District of Columbia Mayor Marion Barry's transition team formally closed down its operations yesterday, giving the city's new chief executive a final list of more than 200 recommendations for action. Eighty percent of the suggestions were to be considered "top priority."
The recommendations ranged from the mayor taking a physical examination at D.C. General Hospital as a way of showing faith in the city's troubled long-term care facility for the indigent, to setting up a model early childhood center in the District. More than a third of the suggestions would require spending additional city funds.
But Barry, continuing the optimistic and upbeat tone that has marked his acceptance of several similar transition team recommendations, noted that "the overwhelming majority of the recommended actions are things that require no additional money. Being a fiscal conservative, you know I like that."
Barry said "95 percent to 98 percent of them are do-able. They can be done and will be done by this administration."
The mayor would not say, however, which items would receive his immediate attention, although he did note that he has already acted on some recommendations.
The transition effort, headed by C&P Telephone Co. executive Delano E. Lewis, marked the first time in the brief recent history of local elected politics that the administration of city government had been turned over from one elected mayor to another.

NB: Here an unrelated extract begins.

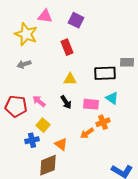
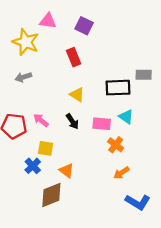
yellow triangle: (70, 79) -> (77, 95), turned 32
orange cross: (103, 122) -> (116, 145), turned -32
yellow square: (43, 125) -> (46, 148), turned -32
orange arrow: (87, 133) -> (121, 173), moved
blue cross: (32, 140) -> (33, 166), turned -32

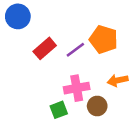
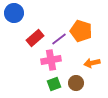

To assist him in giving directions to his government, Barry assembled a 14-person task force, aided by more than 1,500 volunteers who functioned as community "think-tanks" to study city government and see how Barry could best implement his campaign promises.
The final phase of that process was concluded in a 114-page report released yesterday. The report echoed the findings of earlier reports in portraying the city's 45,000-worker bureaucracy as ill-managed, lacking in morale and leadership, not getting its fair share of available federal monies and lax in its affirmative action policies.
In addition to these problems, Lewis recommended yesterday that Barry provide more formal channels for citizen involvement in his administration, including roles for persons who had worked on the task force.
Lewis also recommended specifically that operations of two troubled city agencies -- the offices of consumers affairs and human rights -- be given special study.
Lewis also recommended that Barry's administration regularly evaluate the performance of city department and agency heads and undertake a study to be completed within six months of the city's Department of Corrections.
The task forces recommended that only one city department head be considered for removal -- James W. Baldwin of the Human Rights Office.
Barry already has removed Baldwin and reassigned him to the city's Minority Business Opportunity Commission, which is charged with administering a law that requires the granting of 25 percent of all city contracts to minority-owned firms.
Among the other recommendations made yesterday were improving the city's emergency medical services, improving community relations in the fire department, upgrading medical facilities at Lorton Reformatory, and possibly staggering car registration dates.
Barry also was asked yesterday to name a poet laureate for the city, strengthen the office of business and economic development and esthetically enliven the public areas of city buildings.
Barry said yesterday that he would have a physical exam at D.C. General and would also follow another task force recommendation to visit the Lorton correctional facility.